The decentralised procedure, where the application for marketing authorisation is submitted simultaneously in several EU countries, one being chosen as the "Reference Member State".
National authorisations are still available for medicinal products sold in an individual EU country.
The mutual recognition procedure
To be eligible for the mutual recognition procedure, a medicinal product must have already received a marketing authorisation in one EU country. Basic arrangements for implementing the mutual recognition procedure laid down in Directive 2001/83/EC have been made in all EU countries.
An application for mutual recognition may be addressed to one or more EU countries. The applications submitted must be identical, and all EU countries notified. The country charged with evaluating the application or Reference Member State notifies the other Concerned Member States. The Reference Member State is then charged with deciding on the product.
This evaluation process may take up to 210 days, and ends with the granting of a marketing authorisation in that EU country. The Concerned Member States then have 90 days to recognise the decision of the Reference Member State, and the summary of product characteristics, labelling and packaging. National marketing authorisations are granted within 30 days.

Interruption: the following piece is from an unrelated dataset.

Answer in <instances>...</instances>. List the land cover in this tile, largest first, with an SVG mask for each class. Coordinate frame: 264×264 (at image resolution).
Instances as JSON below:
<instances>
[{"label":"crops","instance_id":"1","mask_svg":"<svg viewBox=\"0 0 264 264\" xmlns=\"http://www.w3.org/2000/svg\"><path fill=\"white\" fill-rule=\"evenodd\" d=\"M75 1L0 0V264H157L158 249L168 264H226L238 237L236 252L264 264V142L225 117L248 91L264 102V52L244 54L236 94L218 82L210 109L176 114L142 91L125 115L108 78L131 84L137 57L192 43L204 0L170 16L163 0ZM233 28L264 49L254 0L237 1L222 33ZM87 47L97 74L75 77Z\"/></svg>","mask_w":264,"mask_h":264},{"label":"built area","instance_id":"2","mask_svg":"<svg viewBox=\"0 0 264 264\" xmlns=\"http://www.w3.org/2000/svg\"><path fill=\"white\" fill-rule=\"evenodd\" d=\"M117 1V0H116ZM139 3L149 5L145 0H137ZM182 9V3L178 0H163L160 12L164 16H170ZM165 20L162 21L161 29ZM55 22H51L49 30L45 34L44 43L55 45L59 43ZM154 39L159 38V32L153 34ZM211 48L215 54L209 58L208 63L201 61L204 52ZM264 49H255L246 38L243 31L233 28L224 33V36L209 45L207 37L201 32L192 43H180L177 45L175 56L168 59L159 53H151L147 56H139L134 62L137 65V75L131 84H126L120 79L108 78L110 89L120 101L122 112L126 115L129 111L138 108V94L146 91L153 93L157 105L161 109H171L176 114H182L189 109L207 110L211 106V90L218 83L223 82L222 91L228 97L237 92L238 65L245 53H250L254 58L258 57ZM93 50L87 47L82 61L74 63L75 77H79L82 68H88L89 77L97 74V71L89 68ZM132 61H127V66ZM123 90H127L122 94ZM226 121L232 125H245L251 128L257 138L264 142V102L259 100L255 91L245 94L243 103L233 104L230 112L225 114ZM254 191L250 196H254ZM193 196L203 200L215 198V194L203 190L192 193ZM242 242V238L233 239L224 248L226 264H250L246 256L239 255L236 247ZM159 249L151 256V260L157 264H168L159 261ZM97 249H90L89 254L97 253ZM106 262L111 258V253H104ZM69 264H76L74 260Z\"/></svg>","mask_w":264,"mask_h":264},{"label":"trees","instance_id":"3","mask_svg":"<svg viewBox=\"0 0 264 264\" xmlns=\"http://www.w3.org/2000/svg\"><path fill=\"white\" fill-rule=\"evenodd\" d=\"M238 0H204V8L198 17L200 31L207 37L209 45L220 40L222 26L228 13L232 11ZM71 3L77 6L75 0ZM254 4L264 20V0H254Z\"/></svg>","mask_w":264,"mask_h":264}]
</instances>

Should a country refuse to recognise the original national authorisation, the issue is referred to a coordination group (CMDh) which should reach a consensus within 60 days. If none is reached, the procedure is submitted to the appropriate EMA scientific committee (CHMP), for arbitration. The opinion of the EMA Committee is then forwarded to the Commission.
The decentralised procedure
The decentralised procedure was introduced by Directive 2004/27/EC. It allows the common assessment of an application submitted simultaneously to several Member States. One of the Member States will take the lead in evaluating the application as reference Member State.
At the end of the procedure, the draft assessment report, SPC, labelling and package leaflet, as proposed by the Reference Member State, are approved by the other (concerned) Member States.
Should a country refuse to approve the assessment, the issue is referred to a coordination group which should reach a consensus within 60 days. If none is reached, the procedure is submitted to the appropriate EMA scientific committee (CHMP), for arbitration. The opinion of the EMA Committee is then forwarded to the Commission.